L'épidermolyse bulleuse simple, ou simplex, ou épidermolytique (EBS) est une maladie génétique se caractérisant par une fragilité de la peau et se traduisant par l'apparition de bulles ou de vésicules épidermiques pour des traumatismes minimes de la peau[1]. Elle est parfois dite Maladie de Goldscheider (du nom du neurologue allemand (Alfred Goldscheider) qui l'a décrite).

Types cliniques[modifier | modifier le code]

L'EBS appartient au groupe des Epidermolyses Bulleuses Héréditaires (EBH). Les EBH sont des maladies génétiques cutanées, classées en trois groupes principaux : les EB simples, les EB dystrophiques et les EB jonctionnelles.

La recherche spécifique a découvert plus de 20 types différents d'EB dont quatre types cliniques du groupe simple :

  • Épidermolyse bulleuse épidermolytique type Weber-Cockayne avec des bulles uniquement au niveau des pieds et des mains.

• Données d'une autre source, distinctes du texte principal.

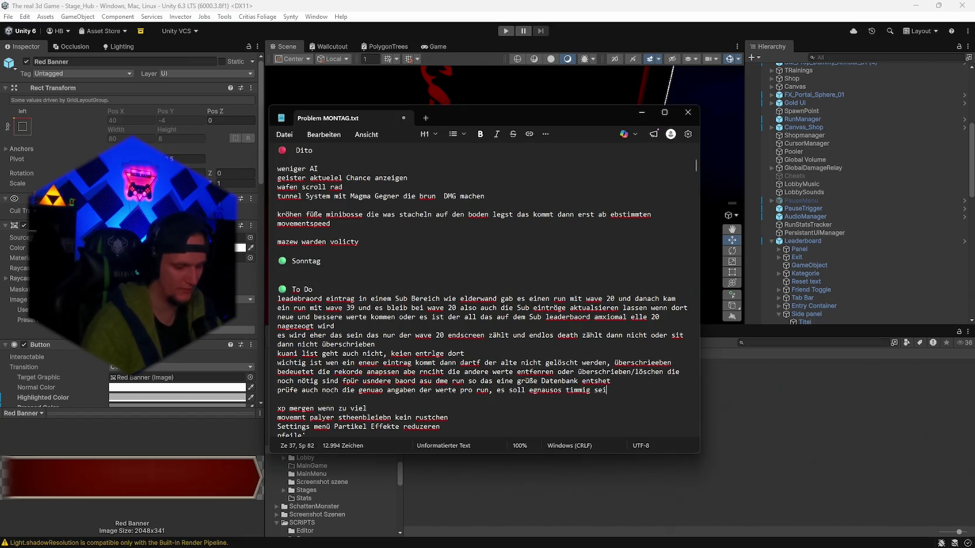
text(l eladerbaord)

Les manifestations commencent rarement à la naissance. Les premiers signes apparaissent généralement vers 18 mois et parfois dans l'adolescence.
  • Épidermolyse bulleuse épidermolytique type Koebner où les premières bulles apparaissent dans les premiers mois de vie mais peuvent être aussi présentes à la naissance. Les zones du corps atteintes sont nombreuses.
  • Épidermolyse bulleuse épidermolytique avec pigmentation mouchetée où des tâches brunes apparaissent alternant avec des zones hypopigmentées surtout au niveau du tronc ou des mains. Ces troubles de la pigmentation disparaissent à l'âge adulte.
  • Épidermolyse bulleuse épidermolytique type Dowling-Meara. Cette forme est plus sévère, parfois mortelle. Les bulles sont évidentes à la naissance.

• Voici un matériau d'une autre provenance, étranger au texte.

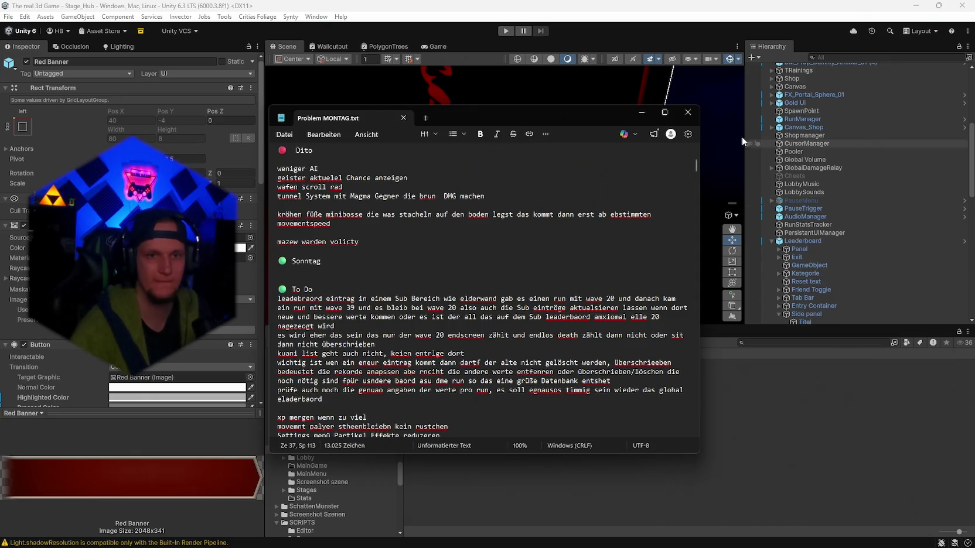
click(641, 113)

Diagnostic de la maladie[modifier | modifier le code]

Le diagnostic du type Weber-Cockayne est presque toujours fait par la clinique. Les autres formes nécessitent la biopsie d'une bulle récente, l'étude au microscope électronique ou avec l'aide d'anticorps fluorescents met en évidence le type de lésions.

Le diagnostic génétique est possible mais rarement utilisé en pratique clinique. Il est surtout utilisé pour le conseil génétique[2].

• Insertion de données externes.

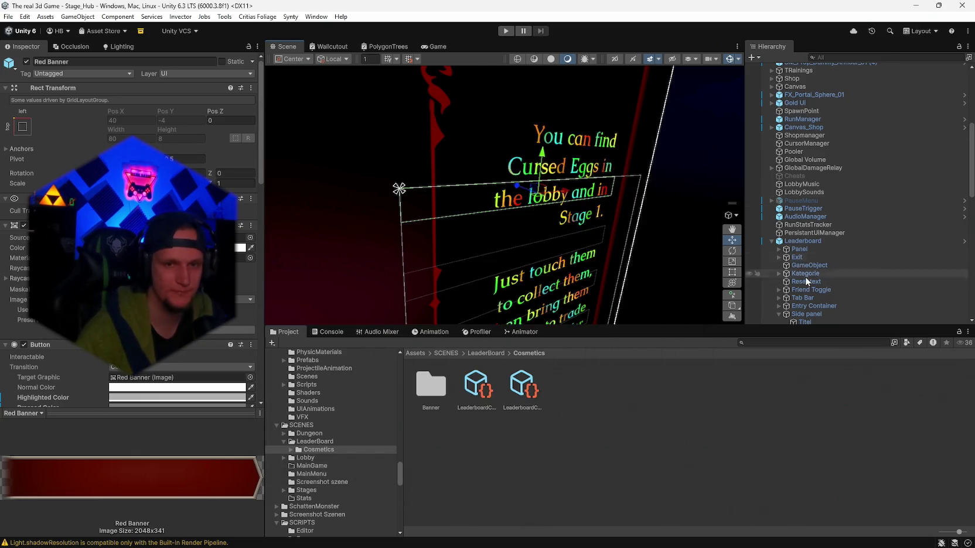
scroll(820, 293, down, 4)
click(502, 32)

Origine et évolution de la maladie[modifier | modifier le code]

L'origine est génétique. L'« accident » génétique provoque une défaillance du système d'adhésion des cellules dermiques et des différentes couches de l'épiderme.

La peau est rendue extrêmement fragile et se décolle au moindre frottement. De multiples petites vésicules agglutinées sont typiques de la maladie et la survenue de bulle hémorragique est habituelle.

La sévérité des manifestations varie grandement, tant dans une même famille qu'entre les individus touchés, allant de forme peu sévères à des formes mutilantes, voire mortelles. La douleur est permanence mais varie beaucoup selon letype d'EB.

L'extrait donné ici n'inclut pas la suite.